Nur Jorams jüngster Sohn Ahasja überlebt die Säuberung, bei der alle seine übrigen Brüder umkamen. Er wird zum König gekrönt, doch Atalja vergiftet auch seine Regierungszeit. Unter ihrem Einfluss holt er einige königliche Berater aus Israel in seine Regierung. Gemeinsam führen sie in Juda die Anbetung Baals und Kinderopfer ein. Ahasja verbündet sich noch enger mit Israel, indem er gegen dessen Feind Aram in den Krieg zieht (2. Chronik 22,1-5). Diese Verstrickung kostet ihn das Leben – und ebenso das Leben seiner Familie und seiner Führungsleute (2. Chronik 22,6-10).

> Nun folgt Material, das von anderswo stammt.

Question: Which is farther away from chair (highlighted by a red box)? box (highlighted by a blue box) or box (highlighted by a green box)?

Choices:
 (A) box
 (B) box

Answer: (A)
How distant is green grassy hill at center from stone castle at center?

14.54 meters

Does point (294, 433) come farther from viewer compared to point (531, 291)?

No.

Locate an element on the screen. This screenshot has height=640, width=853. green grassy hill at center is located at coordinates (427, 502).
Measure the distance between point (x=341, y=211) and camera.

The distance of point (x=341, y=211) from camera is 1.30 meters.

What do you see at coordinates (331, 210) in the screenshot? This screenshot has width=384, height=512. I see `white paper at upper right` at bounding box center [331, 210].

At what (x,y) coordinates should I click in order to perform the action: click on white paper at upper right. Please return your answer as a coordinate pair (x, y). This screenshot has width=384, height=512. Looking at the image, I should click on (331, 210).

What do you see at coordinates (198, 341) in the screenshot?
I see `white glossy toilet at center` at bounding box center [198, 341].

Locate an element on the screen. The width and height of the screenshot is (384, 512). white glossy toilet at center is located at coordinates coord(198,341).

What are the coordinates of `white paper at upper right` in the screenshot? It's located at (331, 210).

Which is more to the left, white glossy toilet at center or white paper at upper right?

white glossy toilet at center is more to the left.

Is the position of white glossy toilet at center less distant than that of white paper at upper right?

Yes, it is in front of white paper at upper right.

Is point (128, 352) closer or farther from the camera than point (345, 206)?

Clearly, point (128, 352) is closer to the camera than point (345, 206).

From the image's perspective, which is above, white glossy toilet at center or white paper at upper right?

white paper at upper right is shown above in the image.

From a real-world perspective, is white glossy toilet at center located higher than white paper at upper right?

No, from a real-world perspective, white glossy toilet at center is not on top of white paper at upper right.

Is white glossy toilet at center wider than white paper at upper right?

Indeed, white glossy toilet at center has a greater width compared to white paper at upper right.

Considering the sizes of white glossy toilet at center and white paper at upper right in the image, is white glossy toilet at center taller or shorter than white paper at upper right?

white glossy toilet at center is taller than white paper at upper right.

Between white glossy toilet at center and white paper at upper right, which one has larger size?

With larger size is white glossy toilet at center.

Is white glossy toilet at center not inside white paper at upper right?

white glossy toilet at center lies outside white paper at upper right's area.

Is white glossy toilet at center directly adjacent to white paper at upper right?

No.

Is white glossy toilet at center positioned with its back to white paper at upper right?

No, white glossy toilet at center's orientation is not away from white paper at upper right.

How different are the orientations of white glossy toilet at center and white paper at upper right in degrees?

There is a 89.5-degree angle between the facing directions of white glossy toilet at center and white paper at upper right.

Als Atalja vom Tod ihres Sohnes erfährt, handelt sie schnell und macht sich selbst zur Königin von Juda (2. Chronik 22,6-9). Sie lässt jeden ermorden, der ihren Platz auf Judas Thron gefährden könnte (2. Chronik 22,10). Doch einer ihrer Enkel entkommt ihrem Massaker (2. Chronik 22,11-12). In ihm liegt ein Funken Hoffnung. Gott hat noch immer nicht vergessen, dass er David versprochen hat, einer seiner Söhne werde für immer über ein vereintes Israel herrschen (2. Chronik 21,7). Als Leser hoffen wir vielleicht, dass Ataljas Enkel sie bald stürzen wird. Doch vorläufig wissen wir nur: Jorams Versuch, die gespaltenen Stämme von Gottes Reich zu vereinen, hat Juda in nationales Chaos und in den Zusammenbruch gestürzt.

Wo ist das Evangelium?

Gott hat versprochen, dass Davids Sohn für immer über ein vereintes Israel herrschen wird. Doch Jorams götzendienerische Ehe mit Israel hat Gottes Zusagen bedroht und Juda ins nationale Chaos gestürzt. Über Gottes Volk herrscht nun eine böse Königin, die jeden Sohn Davids töten lässt, den sie finden kann. 

Mehrere Hundert Jahre später sollte sich dieselbe Geschichte wiederholen. So wie Atalja den Thron Judas an sich riss, herrschte König Herodes unrechtmäßig über Gottes Volk. Und als er von einer neuen Bedrohung seines Thrones hörte – einem Kind mit Namen Jesus –, ließ er jeden ermorden, der seine Macht hätte gefährden können (Matthäus 2,16). Doch Gott hatte seine Zusagen an David noch immer nicht vergessen. Jesus entkommt, wächst schließlich heran und richtet das Reich auf, auf das Gottes Volk gehofft hatte (Markus 1,14-15). In seinem Leben vereinte Jesus alle gespaltenen Stämme Israels. Unter seinen Nachfolgern waren Menschen, die von Juda und von Israel abstammten (Johannes 4,22-39). Und sogar Fremde, die Israel und seinem Gott einst feindlich gegenüberstanden, erkennen das Königtum und die Vollmacht von Jesus an (Matthäus 27,54). In seinem Leben vereinte Jesus nicht nur Israel, sondern lud alle Menschen in sein neues Reich ein.

Atalja dachte, der Weg, den Thron von Gottes Reich zu sichern, führe über Gewalt und Mord – und in gewisser Weise hatte sie recht. Die ersten Jünger von Jesus sahen seine Ermordung und Kreuzigung nicht als Tragödie, sondern als seine Inthronisation zum König über Gottes ganzes Volk (Matthäus 27,27-37). Gott erfüllte seine Zusage an David, indem er dessen Sohn Jesus auf den Thron zu seiner Rechten erhob (Apostelgeschichte 2,29-36). Der gekreuzigte Jesus ist der verheißene König von Gottes Volk, und kein mordender Herrscher kann ihn je von seinem Thron stoßen. Gottes ersehntes Reich wird kommen. 

Sieh selbst

Ich bete, dass der Heilige Geist dir die Augen öffnet, damit du den Gott siehst, der seine Zusagen nicht vergisst. Und dass du Jesus als den verheißenen Sohn Davids siehst, der nun ein ewiges Reich über die ganze Welt regiert.